Recopiez à l'identique les lignes des enregistrements en commençant par celle qui contient « scientific name: Leptospermum laevigatum » et en terminant par celle qui contient « scientific name: Eurosta solidaginis », ces deux lignes comprises.

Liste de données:
/---

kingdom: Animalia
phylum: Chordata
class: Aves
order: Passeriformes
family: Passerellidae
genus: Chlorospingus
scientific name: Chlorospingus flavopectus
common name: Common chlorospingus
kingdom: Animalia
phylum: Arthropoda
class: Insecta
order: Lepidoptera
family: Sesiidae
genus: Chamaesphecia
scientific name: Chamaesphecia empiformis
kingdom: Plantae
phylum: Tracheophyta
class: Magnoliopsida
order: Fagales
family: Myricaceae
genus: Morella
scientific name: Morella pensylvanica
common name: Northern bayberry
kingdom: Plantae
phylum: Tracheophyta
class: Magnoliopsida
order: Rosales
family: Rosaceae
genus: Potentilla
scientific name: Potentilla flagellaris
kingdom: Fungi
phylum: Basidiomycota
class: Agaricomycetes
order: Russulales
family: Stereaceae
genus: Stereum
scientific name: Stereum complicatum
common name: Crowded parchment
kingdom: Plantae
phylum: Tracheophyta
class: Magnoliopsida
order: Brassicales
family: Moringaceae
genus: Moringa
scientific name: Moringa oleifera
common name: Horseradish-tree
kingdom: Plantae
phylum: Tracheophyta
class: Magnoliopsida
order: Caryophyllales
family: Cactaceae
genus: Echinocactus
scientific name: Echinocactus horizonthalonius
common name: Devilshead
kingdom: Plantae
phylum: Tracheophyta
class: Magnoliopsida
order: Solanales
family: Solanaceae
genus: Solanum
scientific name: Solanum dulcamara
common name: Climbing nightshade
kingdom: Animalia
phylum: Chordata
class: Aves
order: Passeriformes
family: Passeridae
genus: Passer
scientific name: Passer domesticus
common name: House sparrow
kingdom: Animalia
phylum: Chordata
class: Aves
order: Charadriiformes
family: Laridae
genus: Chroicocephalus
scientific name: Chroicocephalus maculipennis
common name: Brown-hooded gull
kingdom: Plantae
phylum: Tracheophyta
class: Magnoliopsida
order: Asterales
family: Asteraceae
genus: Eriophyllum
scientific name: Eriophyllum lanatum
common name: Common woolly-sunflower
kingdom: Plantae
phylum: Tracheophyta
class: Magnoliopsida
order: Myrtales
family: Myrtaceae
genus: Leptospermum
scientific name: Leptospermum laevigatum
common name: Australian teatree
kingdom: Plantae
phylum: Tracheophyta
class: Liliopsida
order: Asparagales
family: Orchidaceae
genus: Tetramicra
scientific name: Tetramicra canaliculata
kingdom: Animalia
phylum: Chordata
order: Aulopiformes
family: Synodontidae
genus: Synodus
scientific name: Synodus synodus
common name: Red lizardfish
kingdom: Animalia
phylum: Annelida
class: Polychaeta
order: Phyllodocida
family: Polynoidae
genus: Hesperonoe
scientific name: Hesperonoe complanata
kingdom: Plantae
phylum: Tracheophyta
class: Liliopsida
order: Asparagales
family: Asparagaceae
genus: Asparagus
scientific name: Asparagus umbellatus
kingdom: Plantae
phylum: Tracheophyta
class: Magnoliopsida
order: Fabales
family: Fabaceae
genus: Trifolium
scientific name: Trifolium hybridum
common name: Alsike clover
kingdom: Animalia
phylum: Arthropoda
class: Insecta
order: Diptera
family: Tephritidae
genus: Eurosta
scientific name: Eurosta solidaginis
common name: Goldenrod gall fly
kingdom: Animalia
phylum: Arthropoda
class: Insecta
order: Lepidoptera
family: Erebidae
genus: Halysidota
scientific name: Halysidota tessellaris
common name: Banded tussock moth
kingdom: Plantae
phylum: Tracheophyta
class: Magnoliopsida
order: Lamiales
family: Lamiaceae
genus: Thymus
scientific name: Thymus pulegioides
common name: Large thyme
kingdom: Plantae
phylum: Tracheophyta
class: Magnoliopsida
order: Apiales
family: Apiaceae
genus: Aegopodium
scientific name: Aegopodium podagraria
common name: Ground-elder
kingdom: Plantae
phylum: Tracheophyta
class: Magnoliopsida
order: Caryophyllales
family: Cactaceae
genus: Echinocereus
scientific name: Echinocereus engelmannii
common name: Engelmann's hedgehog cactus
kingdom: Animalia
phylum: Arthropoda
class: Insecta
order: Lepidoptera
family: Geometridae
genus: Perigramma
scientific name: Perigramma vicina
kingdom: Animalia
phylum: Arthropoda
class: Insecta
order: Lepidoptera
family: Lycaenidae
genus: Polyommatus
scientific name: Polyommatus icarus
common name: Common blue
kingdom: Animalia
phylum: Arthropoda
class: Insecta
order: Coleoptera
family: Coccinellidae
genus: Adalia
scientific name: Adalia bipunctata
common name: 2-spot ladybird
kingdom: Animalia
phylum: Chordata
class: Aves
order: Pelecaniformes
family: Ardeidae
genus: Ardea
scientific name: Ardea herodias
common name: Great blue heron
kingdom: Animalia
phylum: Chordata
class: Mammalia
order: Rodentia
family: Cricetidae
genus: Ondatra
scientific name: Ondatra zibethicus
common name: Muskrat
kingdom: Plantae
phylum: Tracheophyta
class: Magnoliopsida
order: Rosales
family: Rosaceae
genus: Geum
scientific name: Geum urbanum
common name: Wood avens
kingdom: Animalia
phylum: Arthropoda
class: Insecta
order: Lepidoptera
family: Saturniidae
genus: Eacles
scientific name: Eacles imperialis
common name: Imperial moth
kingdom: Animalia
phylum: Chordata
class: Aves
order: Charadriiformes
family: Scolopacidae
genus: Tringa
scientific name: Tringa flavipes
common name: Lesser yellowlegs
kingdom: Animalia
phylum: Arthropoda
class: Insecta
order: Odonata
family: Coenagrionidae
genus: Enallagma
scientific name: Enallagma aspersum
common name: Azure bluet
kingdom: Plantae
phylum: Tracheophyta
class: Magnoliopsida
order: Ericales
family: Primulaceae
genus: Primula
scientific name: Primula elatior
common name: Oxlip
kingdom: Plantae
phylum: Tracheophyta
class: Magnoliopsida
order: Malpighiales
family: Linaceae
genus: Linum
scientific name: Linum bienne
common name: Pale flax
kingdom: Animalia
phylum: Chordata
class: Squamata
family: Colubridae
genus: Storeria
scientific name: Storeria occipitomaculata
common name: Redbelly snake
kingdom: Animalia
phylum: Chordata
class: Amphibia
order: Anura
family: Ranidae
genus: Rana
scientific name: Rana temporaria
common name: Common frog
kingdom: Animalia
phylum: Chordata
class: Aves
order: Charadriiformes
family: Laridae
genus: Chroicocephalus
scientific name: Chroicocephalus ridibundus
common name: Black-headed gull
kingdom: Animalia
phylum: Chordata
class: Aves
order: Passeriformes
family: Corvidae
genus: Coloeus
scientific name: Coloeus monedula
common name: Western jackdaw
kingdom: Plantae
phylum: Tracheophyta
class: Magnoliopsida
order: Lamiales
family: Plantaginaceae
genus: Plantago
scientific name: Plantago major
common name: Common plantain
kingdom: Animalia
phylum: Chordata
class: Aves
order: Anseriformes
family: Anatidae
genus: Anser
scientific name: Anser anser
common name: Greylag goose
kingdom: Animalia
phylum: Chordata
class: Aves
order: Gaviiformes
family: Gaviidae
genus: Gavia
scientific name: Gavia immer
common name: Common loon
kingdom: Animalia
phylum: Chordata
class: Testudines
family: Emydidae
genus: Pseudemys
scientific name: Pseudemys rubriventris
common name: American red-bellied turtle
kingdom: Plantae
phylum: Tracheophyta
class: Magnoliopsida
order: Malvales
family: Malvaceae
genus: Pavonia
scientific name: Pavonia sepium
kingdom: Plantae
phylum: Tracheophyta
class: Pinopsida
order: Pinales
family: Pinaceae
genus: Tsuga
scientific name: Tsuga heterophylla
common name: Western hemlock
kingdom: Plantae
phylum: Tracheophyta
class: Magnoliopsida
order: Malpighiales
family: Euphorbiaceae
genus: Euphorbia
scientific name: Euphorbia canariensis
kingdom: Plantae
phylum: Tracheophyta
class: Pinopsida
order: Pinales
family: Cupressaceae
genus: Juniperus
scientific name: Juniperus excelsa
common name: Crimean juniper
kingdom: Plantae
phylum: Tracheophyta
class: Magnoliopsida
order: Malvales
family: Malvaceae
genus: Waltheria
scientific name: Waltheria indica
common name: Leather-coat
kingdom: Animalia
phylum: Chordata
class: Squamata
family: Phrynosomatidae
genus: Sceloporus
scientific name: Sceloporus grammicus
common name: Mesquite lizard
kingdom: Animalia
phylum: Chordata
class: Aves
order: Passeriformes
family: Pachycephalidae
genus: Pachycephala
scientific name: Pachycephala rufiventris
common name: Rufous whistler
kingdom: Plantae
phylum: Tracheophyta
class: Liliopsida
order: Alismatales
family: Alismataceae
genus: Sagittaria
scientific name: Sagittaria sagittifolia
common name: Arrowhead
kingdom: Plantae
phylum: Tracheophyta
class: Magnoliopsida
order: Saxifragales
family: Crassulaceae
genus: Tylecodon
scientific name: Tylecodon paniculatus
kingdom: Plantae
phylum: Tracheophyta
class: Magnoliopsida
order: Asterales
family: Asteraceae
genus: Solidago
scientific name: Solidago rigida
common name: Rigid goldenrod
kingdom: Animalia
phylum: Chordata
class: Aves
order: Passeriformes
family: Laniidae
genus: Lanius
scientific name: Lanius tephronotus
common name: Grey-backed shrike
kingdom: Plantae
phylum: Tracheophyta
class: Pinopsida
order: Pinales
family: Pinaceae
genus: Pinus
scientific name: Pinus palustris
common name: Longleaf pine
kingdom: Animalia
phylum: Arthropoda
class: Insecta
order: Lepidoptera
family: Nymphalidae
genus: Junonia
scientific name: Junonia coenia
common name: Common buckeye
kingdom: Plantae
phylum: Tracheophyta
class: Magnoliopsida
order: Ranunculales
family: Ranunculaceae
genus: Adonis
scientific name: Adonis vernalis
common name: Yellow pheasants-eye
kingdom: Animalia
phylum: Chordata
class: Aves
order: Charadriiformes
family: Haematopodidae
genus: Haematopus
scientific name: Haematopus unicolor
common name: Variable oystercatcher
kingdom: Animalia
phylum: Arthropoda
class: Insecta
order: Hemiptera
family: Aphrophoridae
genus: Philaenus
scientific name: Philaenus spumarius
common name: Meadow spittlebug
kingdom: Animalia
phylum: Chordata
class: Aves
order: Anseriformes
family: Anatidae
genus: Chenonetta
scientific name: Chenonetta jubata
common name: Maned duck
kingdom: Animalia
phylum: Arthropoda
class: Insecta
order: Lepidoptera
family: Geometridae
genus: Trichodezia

\---

> _Exercice corrigé_
scientific name: Leptospermum laevigatum
common name: Australian teatree
kingdom: Plantae
phylum: Tracheophyta
class: Liliopsida
order: Asparagales
family: Orchidaceae
genus: Tetramicra
scientific name: Tetramicra canaliculata
kingdom: Animalia
phylum: Chordata
order: Aulopiformes
family: Synodontidae
genus: Synodus
scientific name: Synodus synodus
common name: Red lizardfish
kingdom: Animalia
phylum: Annelida
class: Polychaeta
order: Phyllodocida
family: Polynoidae
genus: Hesperonoe
scientific name: Hesperonoe complanata
kingdom: Plantae
phylum: Tracheophyta
class: Liliopsida
order: Asparagales
family: Asparagaceae
genus: Asparagus
scientific name: Asparagus umbellatus
kingdom: Plantae
phylum: Tracheophyta
class: Magnoliopsida
order: Fabales
family: Fabaceae
genus: Trifolium
scientific name: Trifolium hybridum
common name: Alsike clover
kingdom: Animalia
phylum: Arthropoda
class: Insecta
order: Diptera
family: Tephritidae
genus: Eurosta
scientific name: Eurosta solidaginis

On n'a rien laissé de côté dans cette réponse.